Any questions posed in this post do not necessarily represent the views of the author.
There's a discussion going on at Facebook's Hermeneutics Cafe. It concerns the nature of our preaching about sin. On the back page of last week's Church Times Bishop Spong said:
'Christian theology has been based on bad anthropology. The cultural image of what constitutes the Christian religion is the primary reason the Christian Church is declining throughout the developed world. Human beings are not fallen, lost, victimised by original sin, or needing to be saved, as we have for so long taught. Human life was never perfect, and thus could never be fallen. We have always been evolving into what we can be, and the Christ life and Christ message is to empower us to become deeply and fully human.'
I know a lot of you will disagree with this, or at minimum find it inadequate, but I wonder if I can restrict comments to this question: Can we continue to call ourselves a religion of the Book if we hold Spong's point of view?

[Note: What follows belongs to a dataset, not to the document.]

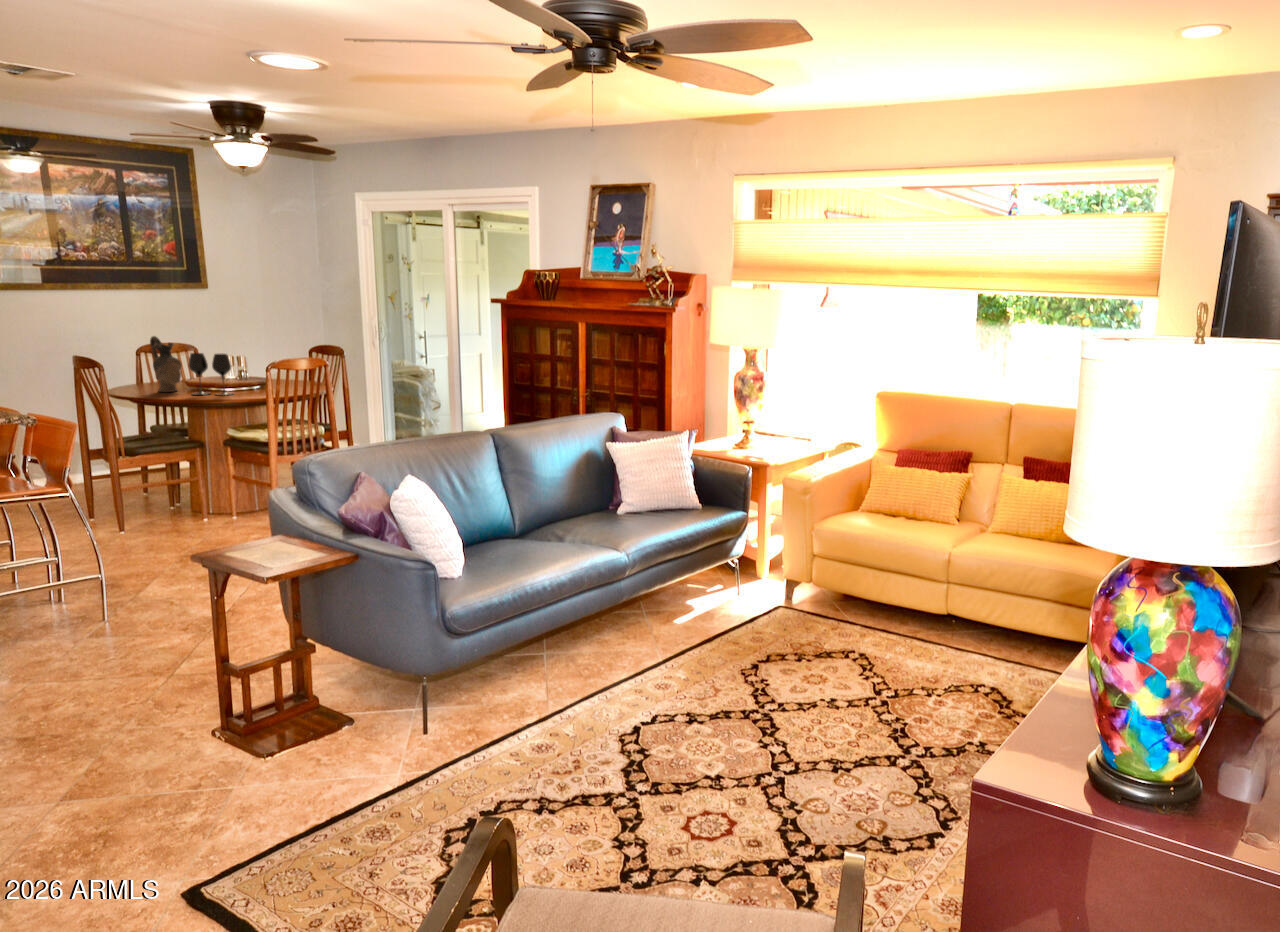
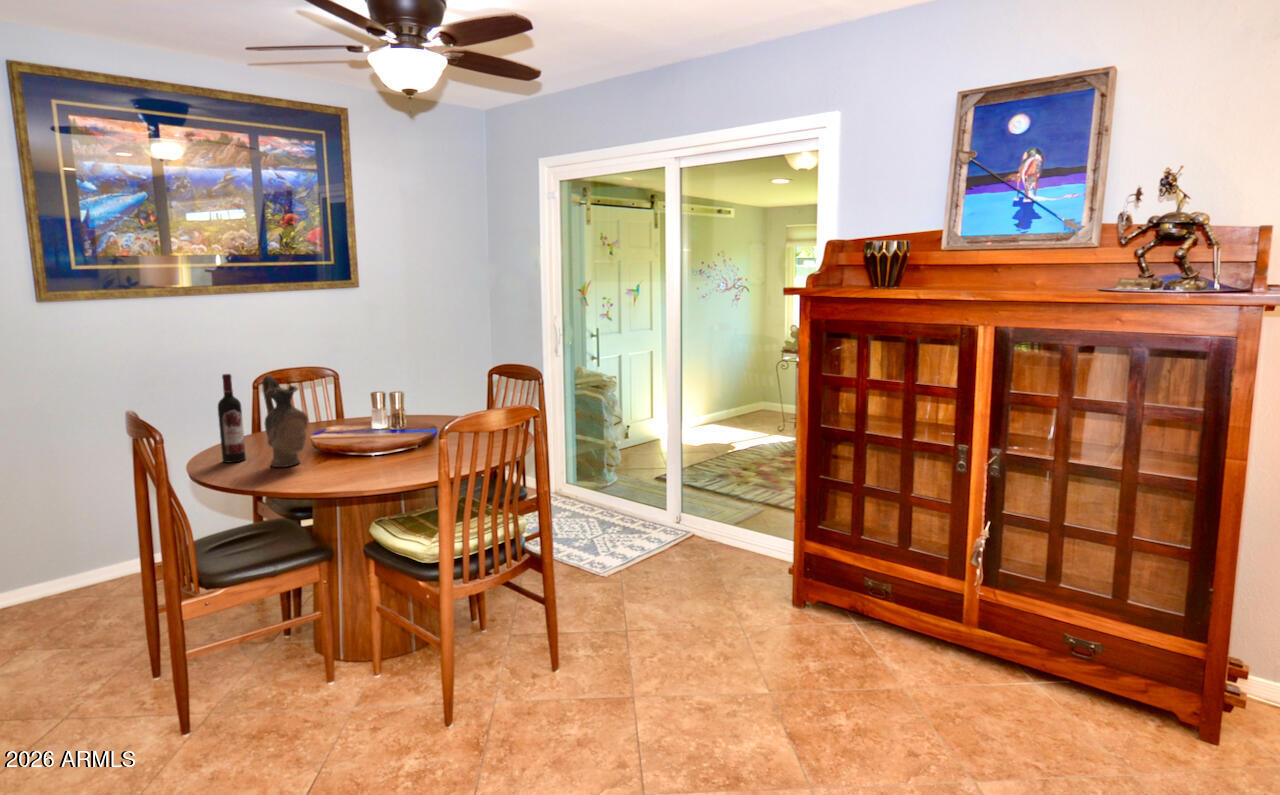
wine bottle: none [119,335,139,390] -> present [218,374,246,463]
wine glass: present [189,353,233,396] -> none [316,403,385,475]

If we do we would have to say something like this about various texts:
The metaphor of the Garden of Eden is simply placing human potential against human reality in the context of a story.
Jesus' understanding that he came to seek and save the lost (Luke 15 inter alia) is now to be reunderstood as a discovery rather than a relocation. Or maybe we weren't actually lost, we knew where we were, but we are now somewhere better.
It is quite head-spinning but I think it's worth the effort to at least try to be biblical and post-modern.